A less-sensitive technique, but one that can be usefully employed for thin-film studies, is that in which XAFS modulations are detected in the beam reflected from a sample surface. This technique, ReflEXAFS, has been used by Martens & Rabe (1980) to investigate superficial regions of copper oxide films by means of reflection of the X-rays close to the critical angle for total reflection.

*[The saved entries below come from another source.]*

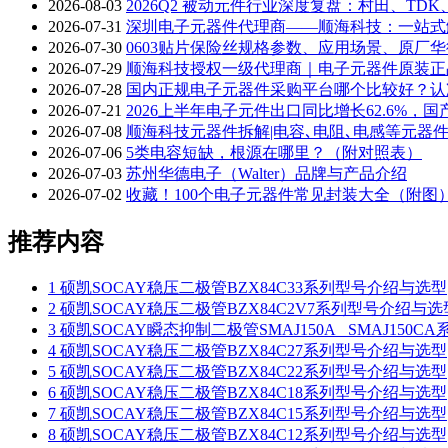
2026-08-03
2026Q2 被动元件行业深度复盘：村田、TD
2026-07-31
深圳电子元器件代理商——顺海科技：一站式
2026-07-30
0603贴片保险丝规格参数、应用场景、原厂
2026-07-29
顺海科技授权一级代理商｜电子元器件原装正
2026-07-28
国内正规电子元器件采购平台哪个比较好？认
2026-07-21
2026上半年电子元件出口同比增长62.6%
2026-07-08
顺海科技元器件拆解|电容､电阻､电感等元器
2026-07-06
5类电容短缺，根源在哪里？（附对照表）
2026-07-03
苏州华德电子（Walter）品牌与产品介绍
2026-07-02
收藏！100个电子元器件常见封装大全（附图
推荐内容
1
硕凯SOCAY稳压二极管BZX84C33系列型号介绍与选型
2
硕凯SOCAY稳压二极管BZX84C2V7系列型号介绍与选
3
硕凯SOCAY瞬态抑制二极管SMAJ150A_ SMAJ150
4
硕凯SOCAY稳压二极管BZX84C27系列型号介绍与选型
5
硕凯SOCAY稳压二极管BZX84C22系列型号介绍与选型
6
硕凯SOCAY稳压二极管BZX84C18系列型号介绍与选型
7
硕凯SOCAY稳压二极管BZX84C15系列型号介绍与选型
8
硕凯SOCAY稳压二极管BZX84C12系列型号介绍与选型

If a thin film is examined in a transmission electron microscope, the electron beam loses some of its kinetic energy in interactions between the electron beam and the electrons within the film. If the resultant energy loss is analysed using a magnetic analyser, XAFS-like modulations are observed in the electron energy spectrum. These modulations, electron-energy-loss fine structure (EELS), which were first observed in a conventional transmission electron microscope by Leapman & Cosslett (1976), are now used extensively for microanalyses of light elements incorporated into heavy-element matrices. Most major manufacturers of transmission electron microscopes supply electron-energy-loss spectrometers for their machines. There are more problems in analysing electron-energy-loss spectra than there are for XAFS spectra. Some of the difficulties encountered in producing reliable techniques for the routine analysis of EELS have been outlined by Joy & Maher (1985). This matter is discussed more fully in §4.3.4.4.2 .

A more recent development has been the observation of topographic XAFS (Bowen, Stock, Davies, Pantos, Birnbaum & Chen, 1984). This fine structure is observed in white-beam topographs taken using synchrotron-radiation sources. The technique provides the means of simultaneously determining spatially resolved microstructural and spectroscopic information for the specimen under investigation.

In all the preceding discussion, however, the electron was assumed to undergo only single-scattering processes. If multiple scattering occurs, then the theory has to be changed somewhat. §4.2.3.4.2 discusses the effect of multiple scattering.